0
0
PandasHow-ToBeginner · 3 min read

How to Calculate Moving Average in Pandas: Simple Guide

To calculate a moving average in pandas, use the rolling() method followed by mean(). This creates a rolling window over your data and computes the average for each window, smoothing out short-term fluctuations.
📐

Syntax

The basic syntax to calculate a moving average in pandas is:

  • DataFrame.rolling(window).mean()

Here, window is the size of the moving window (number of periods to average).

The rolling() method creates a rolling view of the data, and mean() calculates the average for each window.

python
df['column_name'].rolling(window=3).mean()
💻

Example

This example shows how to calculate a 3-period moving average on a simple pandas DataFrame column.

python
import pandas as pd

data = {'values': [10, 20, 30, 40, 50, 60]}
df = pd.DataFrame(data)

# Calculate 3-period moving average
moving_avg = df['values'].rolling(window=3).mean()

print(moving_avg)
Output
0 NaN 1 NaN 2 20.0 3 30.0 4 40.0 5 50.0 Name: values, dtype: float64
⚠️

Common Pitfalls

Common mistakes when calculating moving averages include:

  • Not setting the window size correctly, which affects the smoothing.
  • Ignoring that the first window - 1 results are NaN because there is not enough data to fill the window.
  • Using rolling() without aggregation like mean(), which returns a rolling object, not the average.

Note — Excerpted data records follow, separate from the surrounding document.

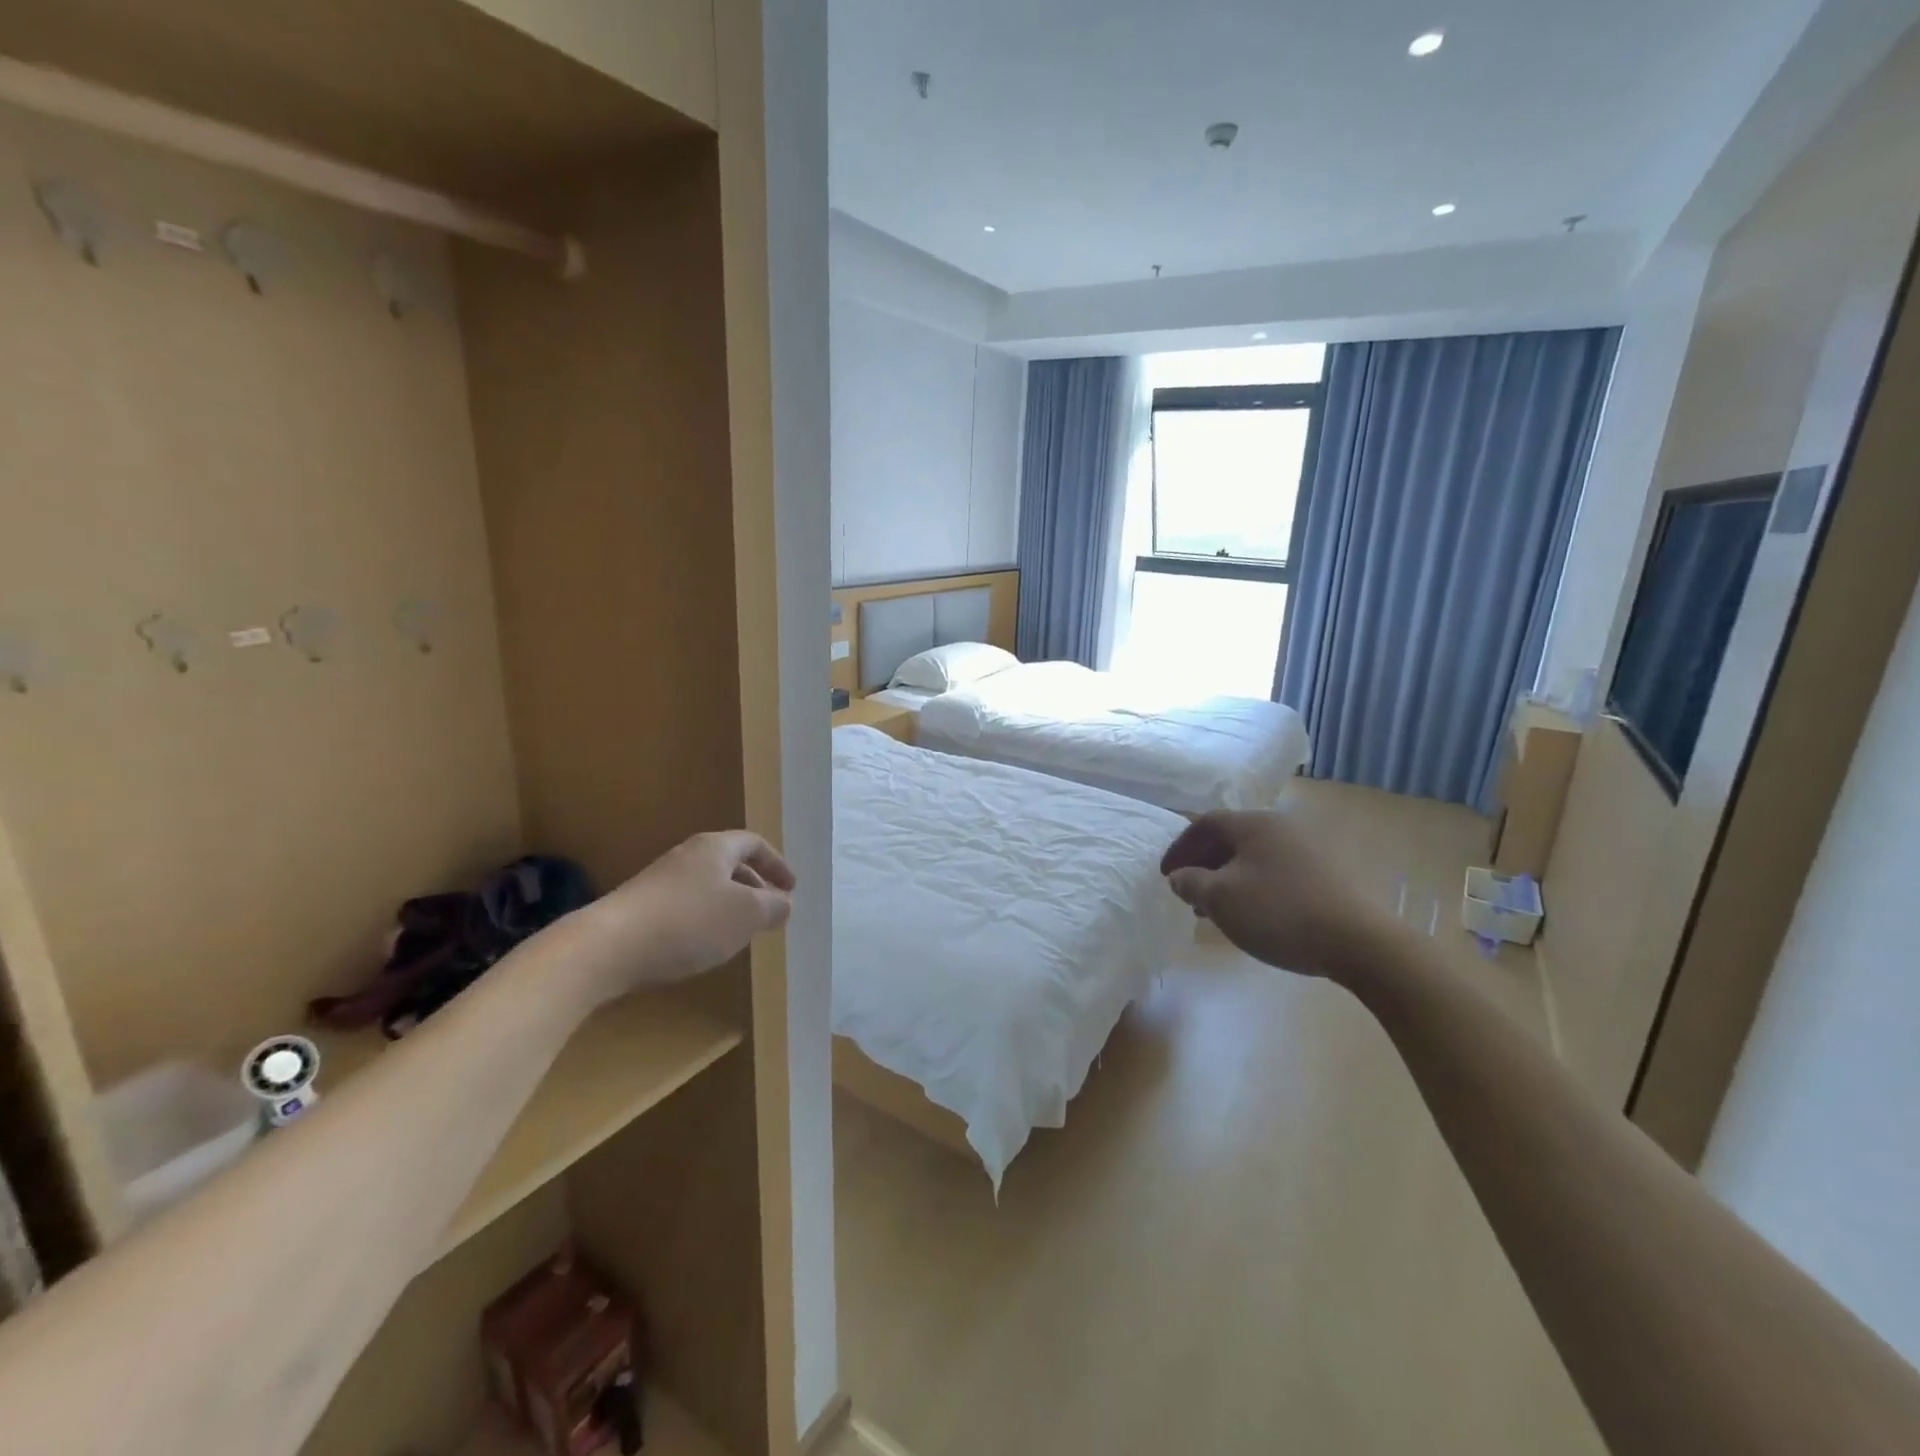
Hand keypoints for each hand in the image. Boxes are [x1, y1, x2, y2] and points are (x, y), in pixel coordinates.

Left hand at [586, 830, 795, 1000]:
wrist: (608, 947)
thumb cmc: (689, 922)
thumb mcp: (746, 915)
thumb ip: (773, 907)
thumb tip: (785, 903)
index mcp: (715, 848)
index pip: (754, 843)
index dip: (776, 864)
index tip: (791, 888)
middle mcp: (687, 857)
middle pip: (729, 864)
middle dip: (755, 887)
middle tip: (770, 912)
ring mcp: (659, 882)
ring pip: (707, 887)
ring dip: (729, 906)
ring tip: (741, 933)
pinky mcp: (640, 908)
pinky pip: (685, 907)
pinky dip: (704, 920)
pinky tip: (703, 946)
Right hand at [1160, 810, 1389, 980]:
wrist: (1360, 942)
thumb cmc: (1279, 912)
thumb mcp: (1221, 899)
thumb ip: (1192, 883)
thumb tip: (1181, 876)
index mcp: (1254, 823)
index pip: (1205, 823)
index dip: (1180, 847)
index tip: (1166, 874)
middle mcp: (1282, 826)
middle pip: (1231, 837)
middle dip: (1204, 863)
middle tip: (1187, 891)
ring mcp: (1310, 849)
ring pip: (1255, 857)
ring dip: (1228, 877)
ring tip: (1216, 908)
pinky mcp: (1329, 874)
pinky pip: (1277, 871)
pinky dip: (1255, 885)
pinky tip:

Here is an example of a wrong and right way:

python
import pandas as pd

data = {'values': [1, 2, 3, 4, 5]}
df = pd.DataFrame(data)

# Wrong: rolling without mean
wrong = df['values'].rolling(window=2)
print(wrong)

# Right: rolling with mean
right = df['values'].rolling(window=2).mean()
print(right)
Output
Rolling [window=2,center=False,axis=0] 0 NaN 1 1.5 2 2.5 3 3.5 4 4.5 Name: values, dtype: float64
📊

Quick Reference

Summary tips for moving averages in pandas:

  • Use rolling(window).mean() for simple moving average.
  • Adjust window size to control smoothness.
  • Use min_periods=1 in rolling() to avoid initial NaNs if needed.
  • Other aggregations like sum(), median() also work with rolling().

Key Takeaways

Use pandas rolling(window).mean() to calculate moving averages easily.
The window parameter controls how many data points are averaged.
Initial results may be NaN because of insufficient data in the window.
You can use min_periods=1 to get averages even with fewer points.
Always apply an aggregation like mean() after rolling().